Eva Jähnigen: Seit Jahren wird beim Personal im Justizbereich Raubbau betrieben – doch die Staatsregierung zeigt keine Einsicht

Redebeitrag der Abgeordneten Eva Jähnigen zum Doppelhaushalt:
"Einzelplan 6/Justiz"
12. Sitzung des Sächsischen Landtags, 28. April 2015, TOP 1

– Es gilt das gesprochene Wort –

Sehr geehrter Herr Präsident,
sehr geehrte Kolleginnen und Kollegen,
oft genug haben wir in den vergangenen Monaten und Jahren über diese Thematik gesprochen, oft genug wäre Gelegenheit gewesen, die derzeitige Personalpolitik zu überdenken. Doch genau diese Einsicht hat unsere Staatsregierung noch immer nicht gewonnen, der vorliegende Einzelplan zum Justizbereich spricht Bände.
Nur zu gerne würde ich wissen, wie unsere Staatsregierung bei der vorliegenden Personalplanung die Bewältigung der anfallenden Arbeit in Justiz und Staatsanwaltschaft sicherstellen will.

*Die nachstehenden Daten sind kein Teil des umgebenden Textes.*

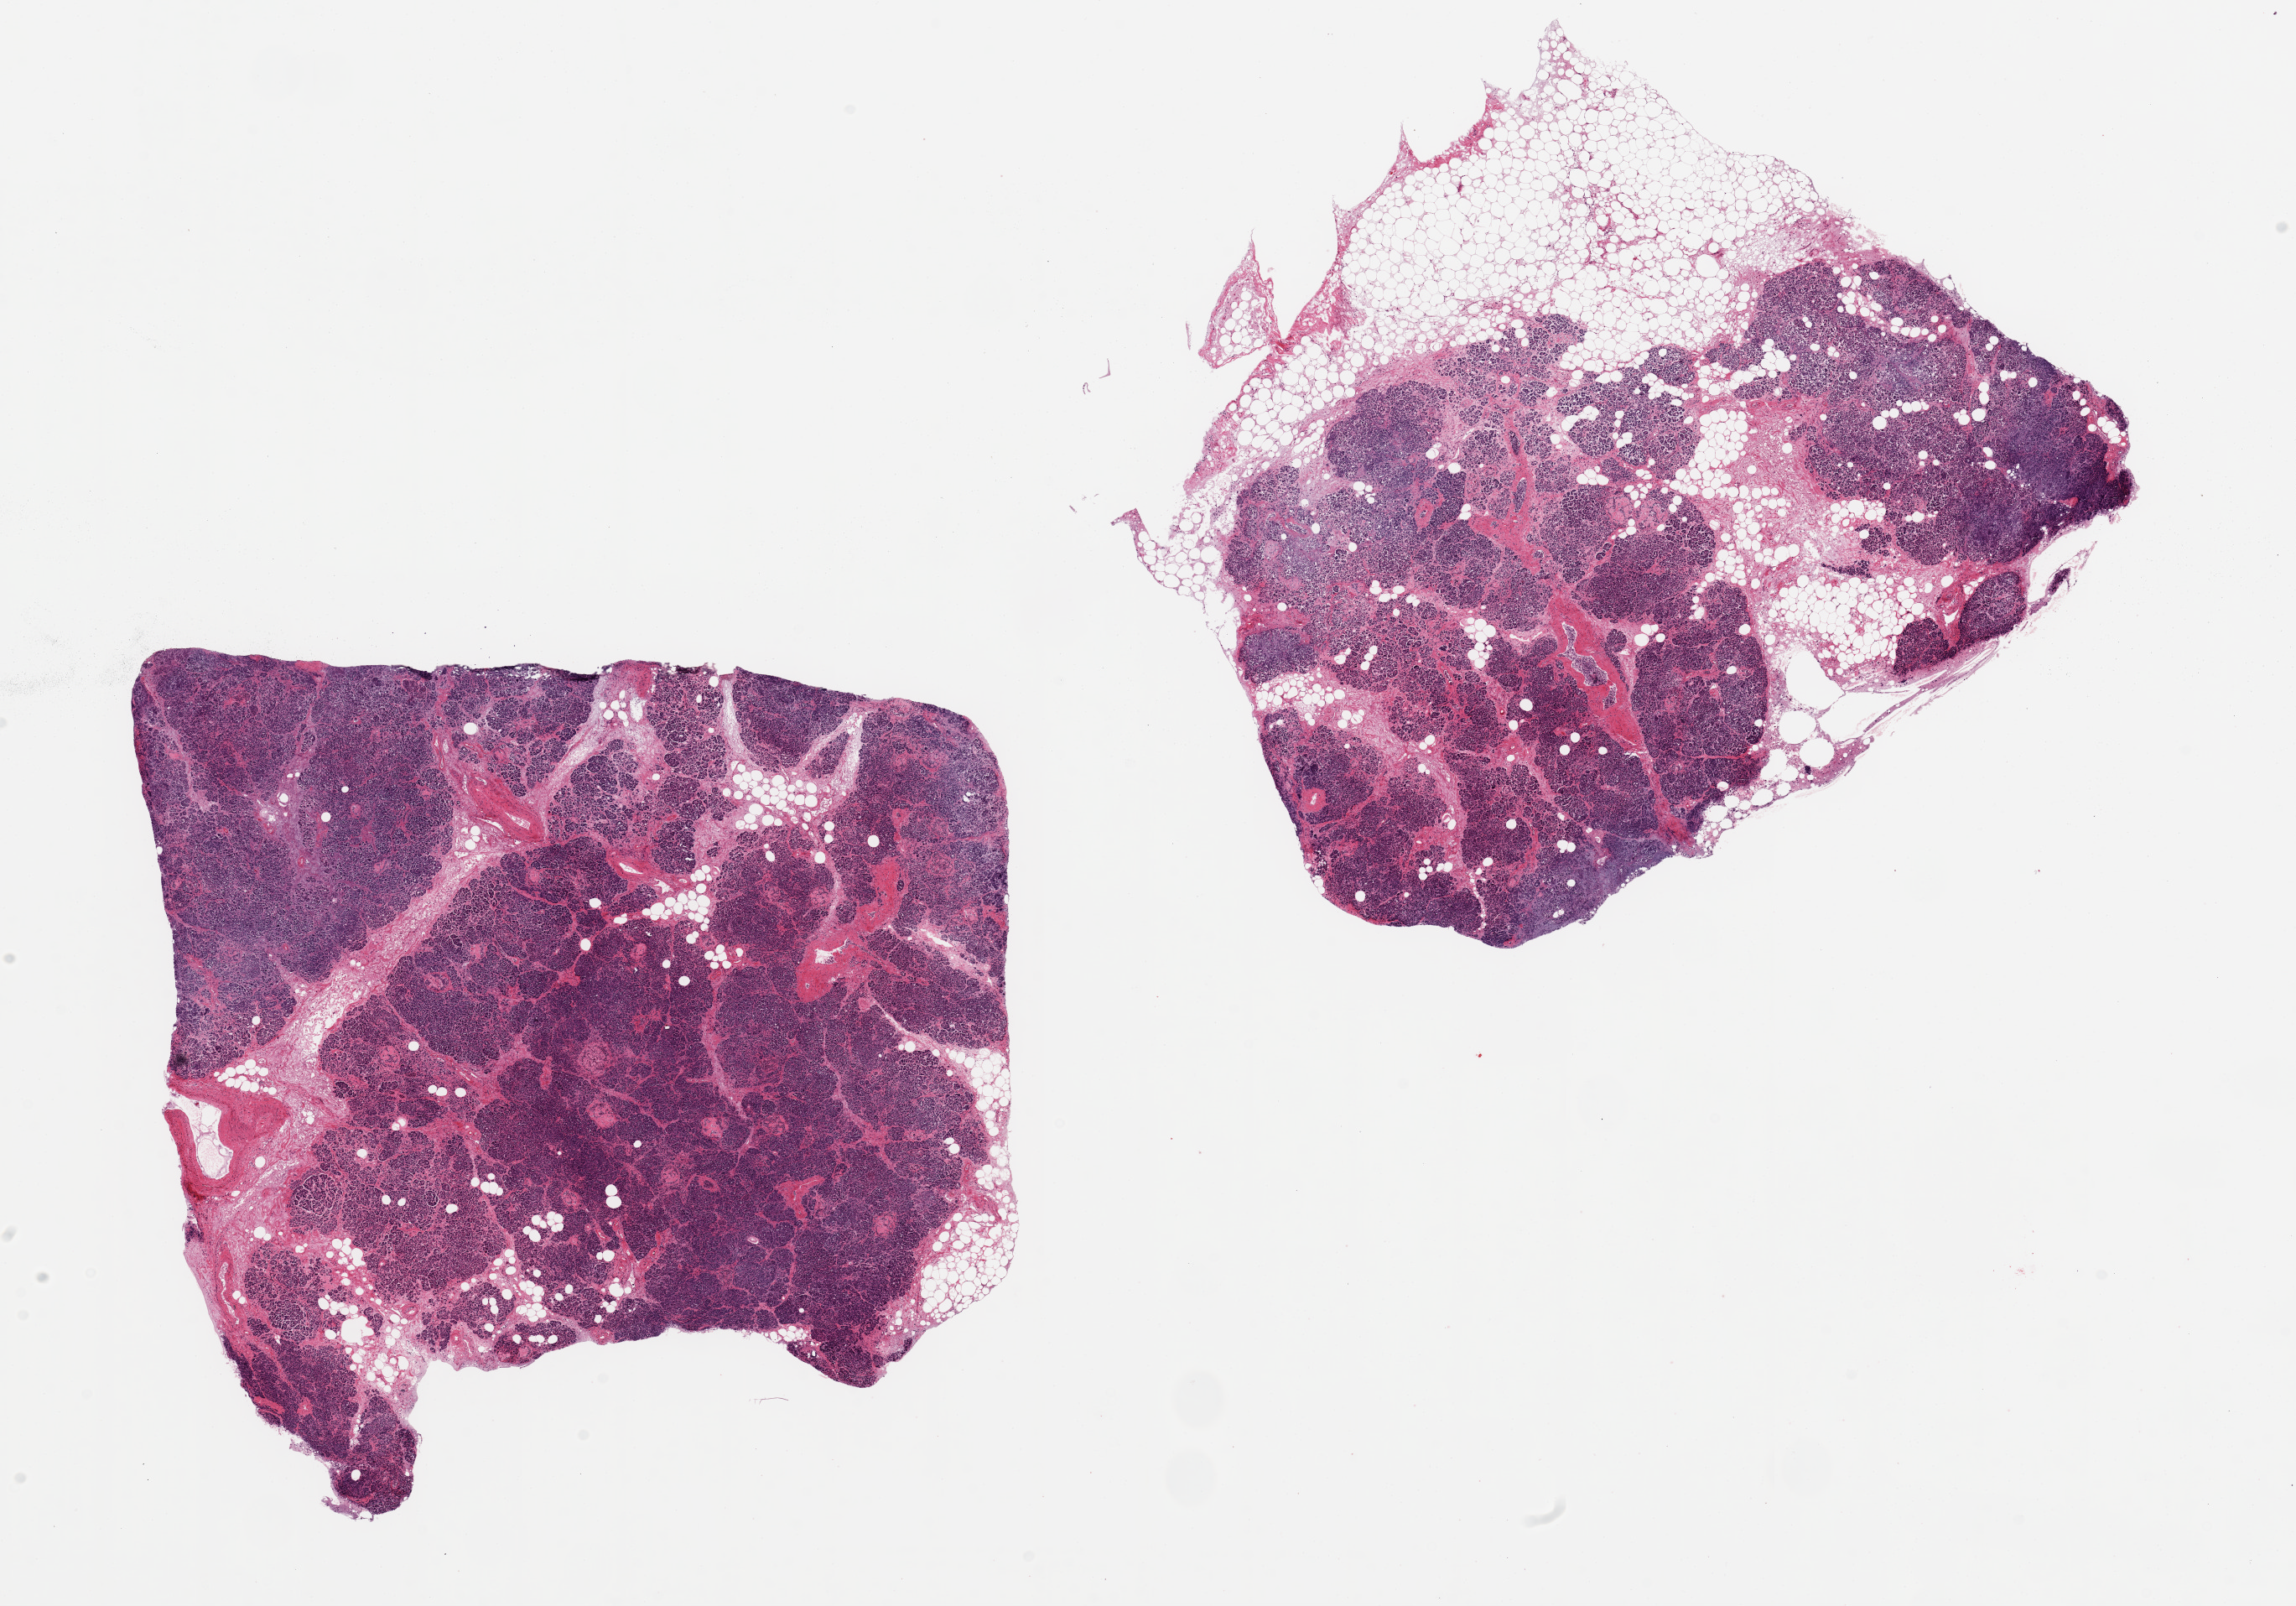
Digitized H&E-stained section, a low-resolution overview of the entire scanned area, about 21.7 x 15.1 mm. PAXgene-fixed paraffin-embedded (PFPE) section. Section of pancreas (target tissue). Donor tissue sample. Male donor.
* reviewer comment on this tissue sample: 2 aliquots, ~8x7mm. Badly autolyzed, ~30% of one aliquot is fat with saponification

Schon ab 2022 werden in Sachsen allein durch Altersabgänge jährlich 30 bis hin zu über 80 Richterstellen frei werden, welche es aufgrund mindestens gleich bleibenden Arbeitsanfalls neu zu besetzen gilt.
Seit Jahren wird beim Personal in der Justiz Raubbau betrieben. Dies geht nicht nur zu Lasten der Richterinnen und Richter, sondern schlägt sich insbesondere bei der Dauer der zu bewältigenden Verfahren nieder und geht damit direkt auf Kosten der Bürgerinnen und Bürger, die vor den Gerichten ihr Recht einfordern.
Junge Richterinnen und Richter haben gerade in ländlichen Gebieten schon lange eine Arbeitslast zu bewältigen, welche die vorgesehenen 40 Wochenstunden bei Weitem überschreitet.
Dennoch liegt die durchschnittliche Dauer etwa eines allgemeinen verwaltungsgerichtlichen Verfahrens derzeit bei 18,1 Monaten. Damit liegt Sachsen im bundesweiten Vergleich nur auf Platz 14 von 16 Bundesländern und ist seit 2008 nochmals um einen Platz abgerutscht.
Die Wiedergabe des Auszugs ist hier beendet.